Island People
About the film
A cross-section of how various people across Britain spend Saturday - the day divided between work and recreation.
Details
- Release year - 1940
- Director - Philip Leacock
- Production company - Realist Film Unit
- Producer - John Taylor
- Cinematographer - A.E. Jeakins
- Running time (minutes) - 10 mins 01 secs
Original description
How six people spend Saturday
'It is Saturday in Britain, the day divided between work and rest. In the morning six people, representative of various types are seen at work in the industrial areas, on the farms and in the cities. They are a craftsman from the Midlands, a typist in a big Manchester office, a tug captain on the River Thames, a farmer from the Lowlands of Scotland, a woman doctor from Cardiff and a small boy who lives in a suburb. At midday the people crowd out of offices, factories and schools, all going home to prepare for the half-holiday. Saturday afternoon is set aside for enjoyment.

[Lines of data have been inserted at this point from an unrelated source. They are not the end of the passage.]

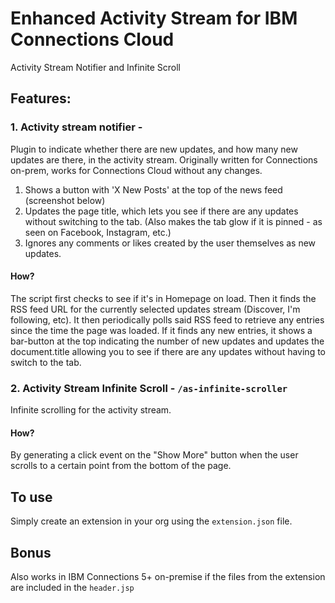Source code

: # Enhanced Activity Stream for IBM Connections Cloud
Activity Stream Notifier and Infinite Scroll

## Features:
### 1. Activity stream notifier -
Plugin to indicate whether there are new updates, and how many new updates are there, in the activity stream. Originally written for Connections on-prem, works for Connections Cloud without any changes.
1. Shows a button with 'X New Posts' at the top of the news feed (screenshot below)
2. Updates the page title, which lets you see if there are any updates without switching to the tab. (Also makes the tab glow if it is pinned - as seen on Facebook, Instagram, etc.)
3. Ignores any comments or likes created by the user themselves as new updates.

#### How?
The script first checks to see if it's in Homepage on load. Then it finds the RSS feed URL for the currently selected updates stream (Discover, I'm following, etc). It then periodically polls said RSS feed to retrieve any entries since the time the page was loaded. If it finds any new entries, it shows a bar-button at the top indicating the number of new updates and updates the document.title allowing you to see if there are any updates without having to switch to the tab.


### 2. Activity Stream Infinite Scroll - `/as-infinite-scroller`
Infinite scrolling for the activity stream.

#### How?
By generating a click event on the "Show More" button when the user scrolls to a certain point from the bottom of the page.

## To use
Simply create an extension in your org using the `extension.json` file.

## Bonus
Also works in IBM Connections 5+ on-premise if the files from the extension are included in the `header.jsp`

Out they go to their games and amusements, to play football and hockey, rugby and running, to work in the garden, to walk in the woods. At the end of the afternoon they go out to various places of amusement, or they return home to read and play or to make clothes or model aeroplanes.'
(Films of Britain - British Council Film Department Catalogue - 1940)
Did you know?
- This film is listed under the title Life in Britain in the 1940 Films of Britain catalogue, and is not named Island People in any Films of Britain catalogue. This suggests that the film has perhaps be re-edited, or re-dubbed, since its original completion.
- In a Committee of Films for Overseas Publicity meeting held on 19th January 1940, with members from the British Council, Ministry of Information, British Film Institute, and the Foreign Office (including Sir Kenneth Clark - then director of the Films Division, M.O.I), it was decided that, as certain foreign distributors refused to circulate some British Council films because they were propagandist, they should distribute the films under a different name. As such, they chose to preface British Council films with the name TIDA (the Travel and Industrial Development Association of Great Britain and Ireland) the tourism company whose film department had been absorbed into the British Council at the outbreak of the Second World War.